Avaliação objetiva do alinhamento entre os acionistas e o negócio familiar

Face ao que se referiu, é fundamental avaliar periodicamente o alinhamento entre os membros da família acionista e aquilo que a empresa familiar representa em termos de propósito, atributos, valores, objetivos e exigências de gestão. Essa avaliação passa por dar resposta a três simples questões, das quais derivam importantes implicações...

  1. A família é a melhor gestora deste negócio? Se não, encontre outros que tenham as habilidades e os valores para lhe oferecer as melhores condições de gestão. Os membros da família podem continuar a ser proprietários do negócio e provavelmente poderão ter condições para uma contribuição eficaz para a empresa como membros do conselho de administração ou noutras funções importantes.
  2. A família é a melhor proprietária deste negócio? Temos os recursos (capital, alianças) para apoiar o desenvolvimento deste negócio e as competências e atitudes (perseverança, foco na qualidade, abertura ao risco, espírito de sacrifício) necessárias para ter sucesso nesta indústria? Se a família claramente não pode apoiar o negócio na próxima etapa do jogo, ela precisa considerar a parceria com outras pessoas que tenham as habilidades e recursos necessários. Ou deveria sair desta indústria. A família pode ser um bom proprietário, capaz de suportar os requisitos básicos do negócio, mas não o melhor proprietário porque outros poderiam explorá-lo com maior sucesso. Esta é sempre a situação mais difícil de avaliar porque pode ser afetada pelo orgulho ou pela tradição sobre as qualificações da sua família como proprietário, mas a objetividade é essencial.
  3. Este negócio está a produzir retornos adequados para a família? Possuir (e especialmente administrar) um negócio tem custos e benefícios para uma família – financeiros, psicológicos e relacionais. Para permanecer numa empresa, os benefícios de possuir e gerir essa empresa devem ser superiores aos custos durante um período razoável. Além disso, o retorno acionista deve suficientemente alto para estimular a sua permanência na empresa e superior a aplicações alternativas do seu capital – se os recursos e esforços da família fossem aplicados noutra direção, seriam os retornos maiores?

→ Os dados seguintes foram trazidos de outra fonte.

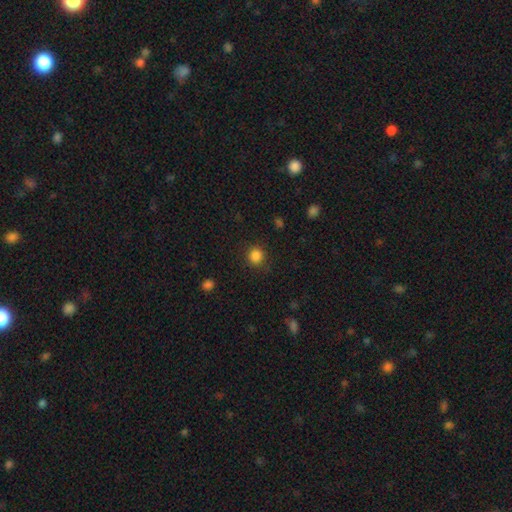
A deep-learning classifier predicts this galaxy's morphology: This appears to be a smooth galaxy with no disk features (85%) that is round (90%). Merging: none (88%).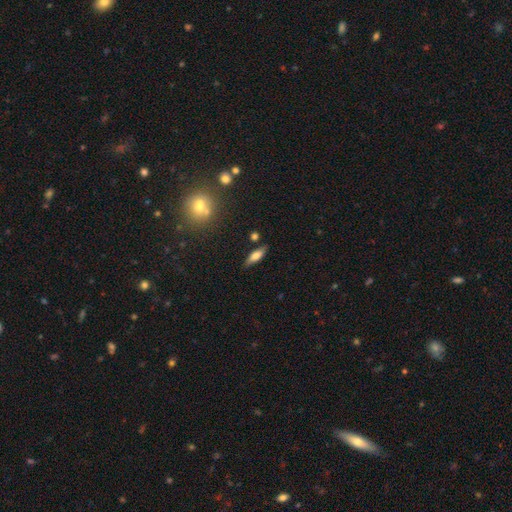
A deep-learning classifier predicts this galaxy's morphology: Smooth or featured: smooth — 56% (featured or disk — 36%)
How rounded: cigar-shaped — 49% (in between — 48%)
Merging: none — 81% (minor disturbance — 13%)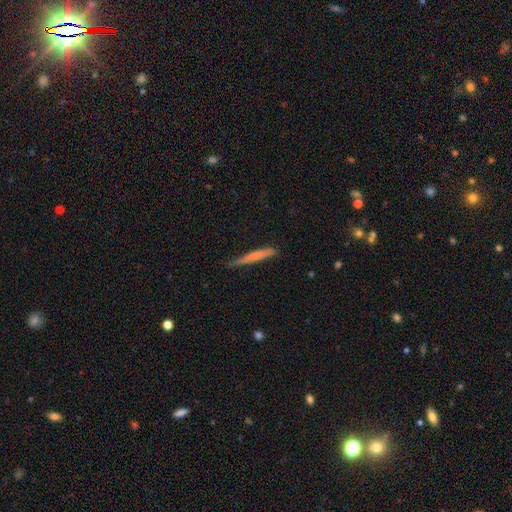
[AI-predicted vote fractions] smooth-or-featured: smooth: 65% | featured or disk: 29% | star or artifact: 6%
  how-rounded: cigar-shaped: 95% | in between: 3% | round: 1%
  merging: none: 72% | minor disturbance: 23% | major disturbance: 4% | merger: 2%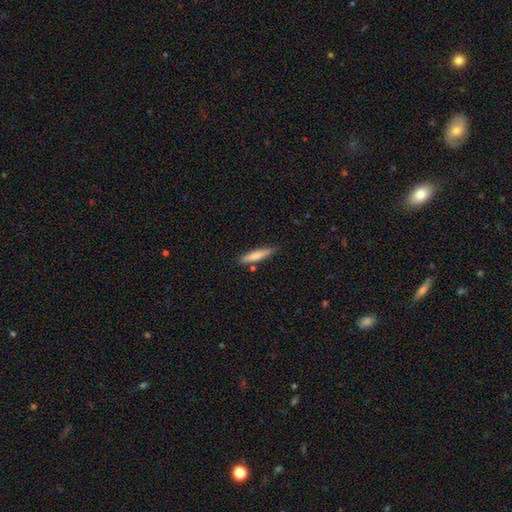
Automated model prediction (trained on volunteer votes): smooth 72%, featured or disk 22%, star or artifact 6%. Down the decision tree: how rounded — cigar-shaped (88%); merging — none (81%).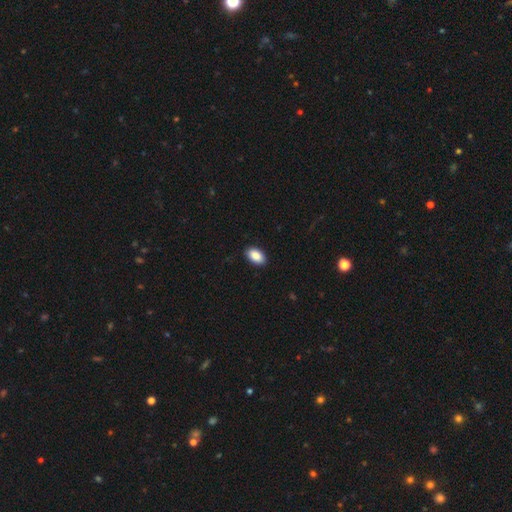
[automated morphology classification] Smooth or featured? smooth (89%)
How rounded? in between (93%)
Merging? none (90%)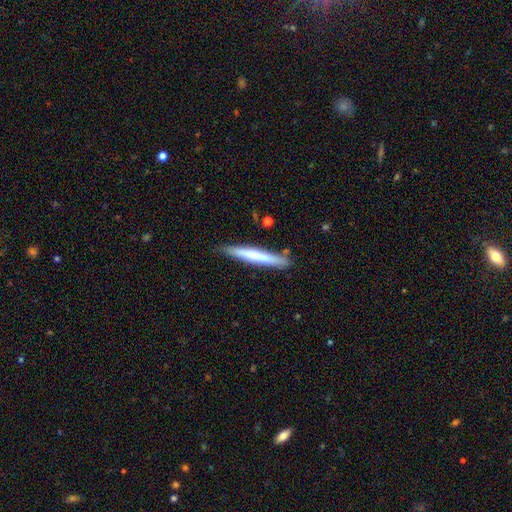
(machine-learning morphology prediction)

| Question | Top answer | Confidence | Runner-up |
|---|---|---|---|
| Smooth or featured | smooth | 62% | featured or disk (32%) |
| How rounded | cigar-shaped | 95% | in between (4%) |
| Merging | none | 84% | minor disturbance (12%) |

Face à rapidez de mudança dos contextos competitivos em praticamente qualquer indústria, é importante e saudável desenvolver esta avaliação de dois em dois ou de três em três anos, com a contribuição de conselheiros externos próximos, proprietários-chave e do Conselho de Administração. E com uma absoluta garantia de transparência e objetividade.

Empresa familiar
Empresa familiar créditos: DALL-E

E afinal de contas, como avaliar se faz sentido ou não vender ?

Tomar a decisão de vender ou manter uma empresa familiar envolve alinhar os interesses dos principais intervenientes do contexto da empresa: os acionistas (que tomam a decisão), os líderes empresariais, os membros do conselho de administração e finalmente os membros da família. Cada um terá a sua perspetiva, os seus interesses e os seus métodos de raciocínio próprios e é, naturalmente, essencial entender esse posicionamento a nível individual para capturar bem os seus interesses e motivações para vender ou manter o negócio. Para ajudar a sistematizar a questão propomos o que são, na nossa ótica, os principais fatores que estimulam a venda da empresa... e aqueles que favorecem o contrário.

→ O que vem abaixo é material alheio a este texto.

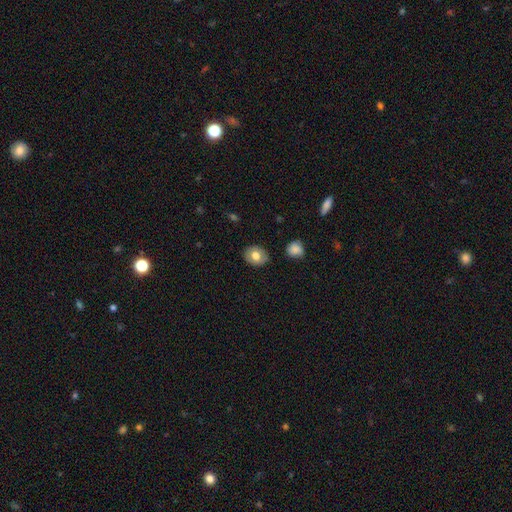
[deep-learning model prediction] A smooth galaxy with no disk features (73%) that is in between round and cigar-shaped (50%). Merging: none (85%).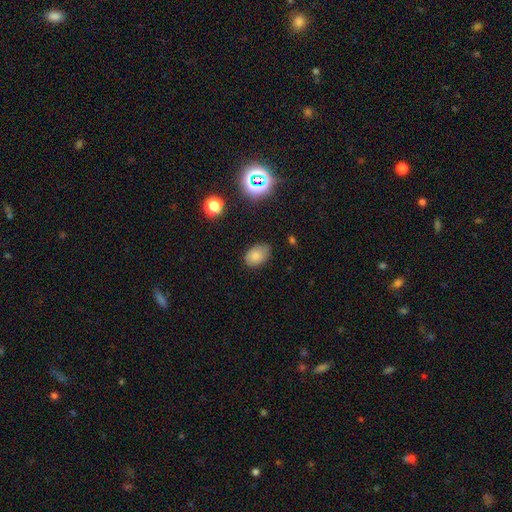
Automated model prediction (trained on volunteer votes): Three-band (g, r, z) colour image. It shows a smooth galaxy with no disk features (79%) that is in between round and cigar-shaped (83%). Merging: none (75%).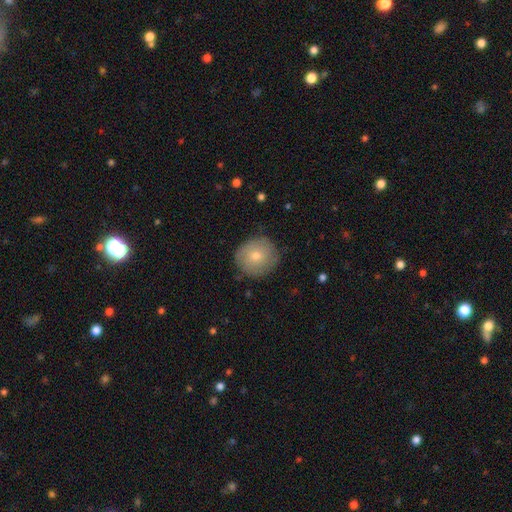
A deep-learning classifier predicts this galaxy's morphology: Overall: smooth (59%; featured or disk 32%). How rounded: round (90%). Merging: none (82%).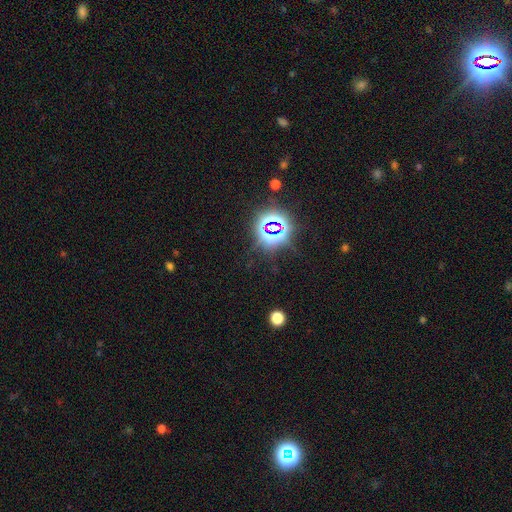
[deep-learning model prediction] This appears to be a star or artifact, not a galaxy (82%).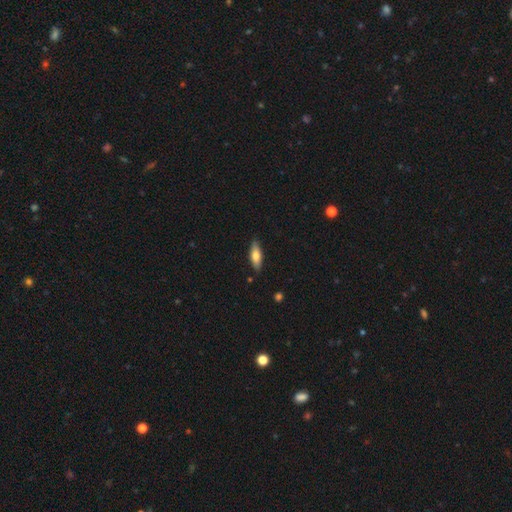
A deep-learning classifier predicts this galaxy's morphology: A smooth galaxy with no disk features (72%) that is in between round and cigar-shaped (60%). Merging: none (85%).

Os cinco fatores que estimulam a venda da empresa familiar

  1. Considerações financeiras
  • Desejo de monetizar o valor de um negócio.
  • Desejo de aproveitar uma oferta com um preço de venda atrativo.
  • Existência de outras oportunidades de negócio interessantes que exigem capital e atenção, tornando a venda do negócio atual atraente.
  1. Desempenho
  • Forte desempenho empresarial que suporta um preço de venda elevado mas que pode não ser sustentável.
  • Risco de fraco desempenho da empresa ou retração patrimonial no futuro.
  • Dividendos fracos ameaçam a liquidez dos acionistas.
  1. Questões de propriedade
  • Afastamento dos acionistas da empresa causados por fatores já referidos.
  • Conflitos familiares causados pelo negócio ou dentro dele próprio.
  • Proprietários que colocam os seus interesses acima do interesse da família.
  • Os acionistas não se sentem respeitados pela gestão executiva.
  1. Questões de liderança
  • Ausência de envolvimento da família no acompanhamento do negócio.
  • Falta de capacidade de afirmação e liderança do líder executivo.
  1. Questões familiares
  • Necessidades de liquidez na família.
  • Falta de interesse no negócio por parte da próxima geração.
  • A empresa não segue os valores familiares ou prejudica a imagem da família.

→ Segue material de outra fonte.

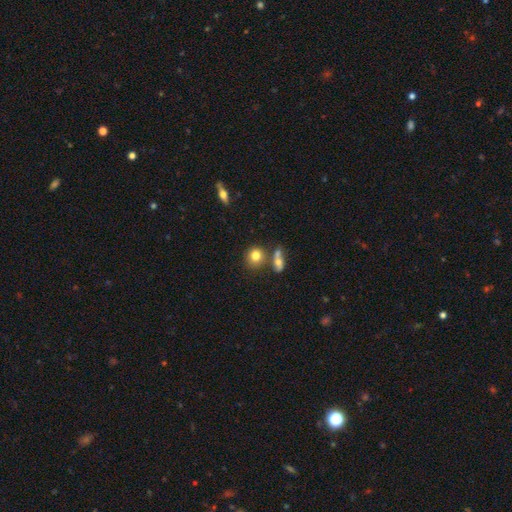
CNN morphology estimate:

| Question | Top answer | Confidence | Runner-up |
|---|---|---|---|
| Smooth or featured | smooth | 79% | star or artifact (11%) |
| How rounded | round | 80% | in between (19%) |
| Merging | none | 65% | merger (21%) |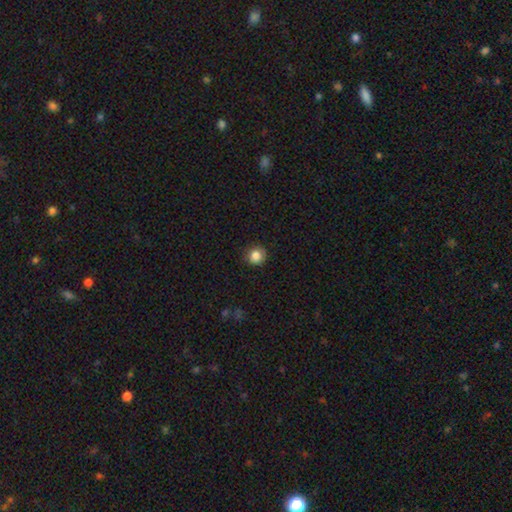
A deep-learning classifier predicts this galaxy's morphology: This appears to be a smooth galaxy with no disk features (85%) that is round (93%). Merging: none (89%).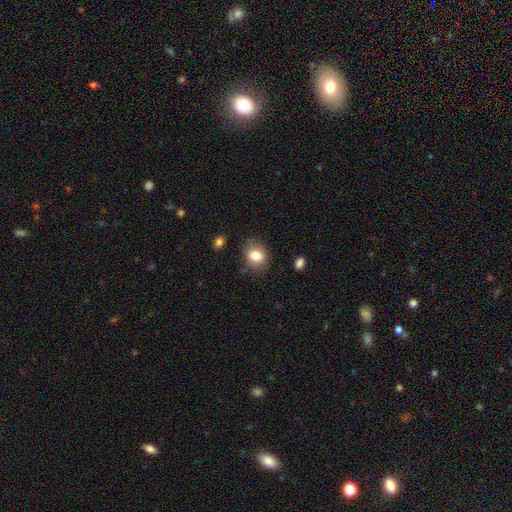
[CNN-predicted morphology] This is clearly a smooth galaxy (81%). How rounded: possibly round (57%). Merging: likely none (78%).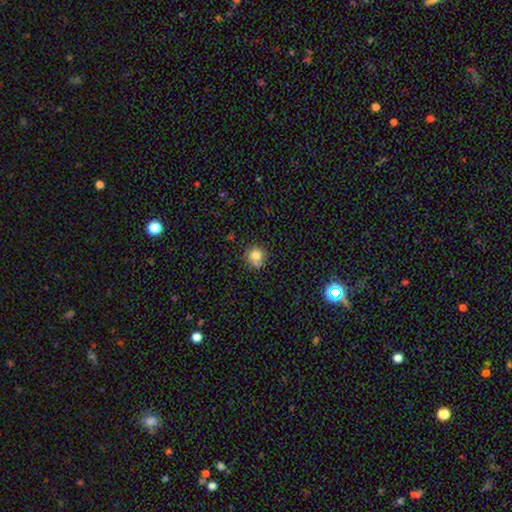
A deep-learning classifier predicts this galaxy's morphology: type=smooth (79%); roundness=round (91%); merging=none (71%).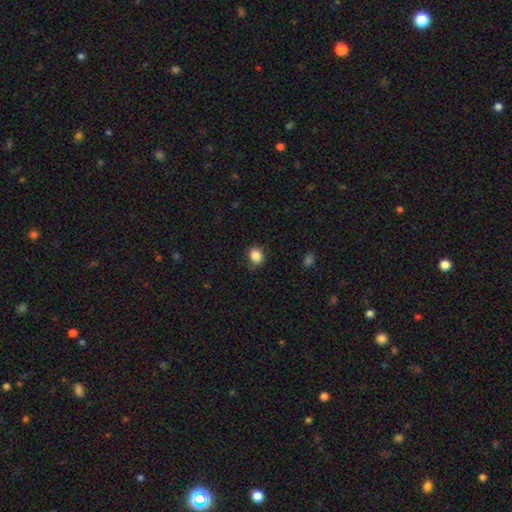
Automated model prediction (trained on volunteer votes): smooth_or_featured: smooth (p=0.86) [alt: star or artifact p=0.10]
how_rounded: round (p=0.59) [alt: in between p=0.41]
merging: none (p=0.81) [alt: minor disturbance p=0.15]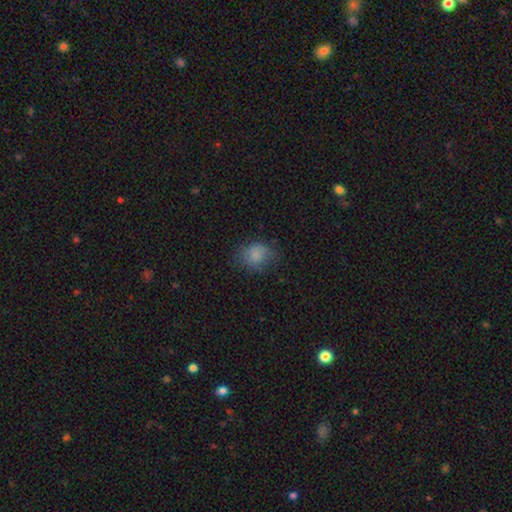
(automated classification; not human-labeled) The model was most divided on "how rounded": round: 51%, in between: 48%, cigar-shaped: 1%. More confident: smooth or featured — smooth (80%); merging — none (64%).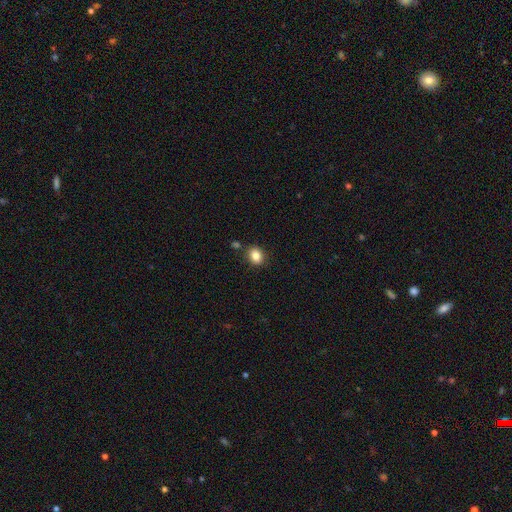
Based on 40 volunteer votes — This appears to be a smooth galaxy with no disk features (82%) that is round (76%). Merging: none (77%).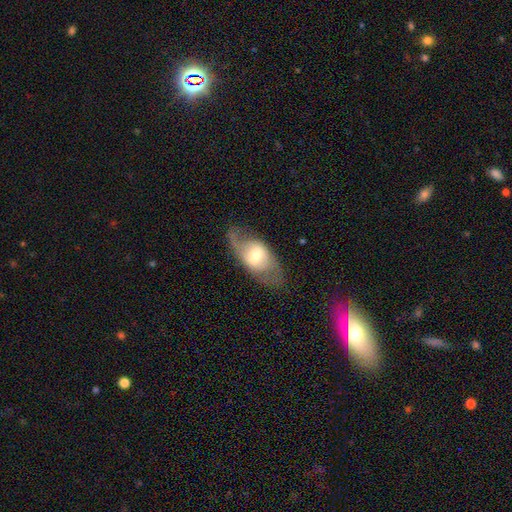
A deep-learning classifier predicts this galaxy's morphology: Q: Smooth or featured?
A: featured or disk (63%); runner-up: smooth (30%)
Q: Edge-on disk?
A: no (89%); runner-up: yes (11%)
Q: Bar?
A: no (45%); runner-up: weak (39%)
Q: Spiral arms?
A: yes (72%); runner-up: no (28%)
Q: Bulge size?
A: moderate (55%); runner-up: small (30%)
Q: Merging?
A: none (67%); runner-up: minor disturbance (18%)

Os fatores que estimulam a  manutenção da empresa nas mãos da família

  1. Considerações financeiras
  • Forte vantagem competitiva do negócio em relação aos concorrentes.
  • Ofertas potenciais abaixo do justo valor.
  1. Desempenho
  • Forte desempenho financeiro e crescimento sustentado do negócio.
  • Capacidade de distribuir dividendos atraentes.
  • Fé na capacidade de acionistas e gestão fazerem ainda melhor, sustentar o negócio e garantir que seja igualmente bem-sucedido no futuro.
  1. Questões de propriedade
  • A empresa mantém uma comunicação adequada com os acionistas.
  • Os acionistas sentem-se respeitados pela empresa.
  1. Questões de liderança
  • Histórico de liderança familiar do negócio longa e bem-sucedida.
  • Processo de sucessão robusto e com bons resultados.
  • Envolvimento da família em posições executivas.
  1. Questões familiares
  • A liquidez é adequada às necessidades das famílias.
  • Orgulho da família no negócio e na sua reputação, defendendo o nome da família.
  • A empresa coloca em prática os valores e a imagem da família.
  • Forte interesse no negócio por parte da próxima geração.
  • Forte historial de propriedade familiar e sensação de que vender a empresa violaria os princípios familiares e o legado das gerações anteriores.
  • Importância da empresa para o estatuto social da família (ex. filantropia).
  • Receio de que vender o negócio venha a prejudicar a imagem da família.

Naturalmente, a preponderância destes fatores na decisão de manter o negócio nas mãos da família pode ser afetada pela apresentação por terceiro de um preço de venda claramente elevado, o que pode acontecer face às sinergias que esse terceiro possa ter com outras empresas suas.

Adicionalmente, há muitas vezes um apego racional e sentimental por parte das famílias empresárias aos ativos sob sua posse.  Por isso, uma decisão de vender o negócio requer normalmente uma motivação muito mais forte do que para preservar a sua propriedade. Não obstante, a decisão de vender ou manter é facilitada pela colocação dos dois conjuntos de condições acima expostos em balanço relativo com a máxima objetividade e num momento em que a venda seja propícia.

Empresa para venda
Empresa para venda créditos: DALL-E

A decisão de vender está tomada. Como preparar o processo de venda ?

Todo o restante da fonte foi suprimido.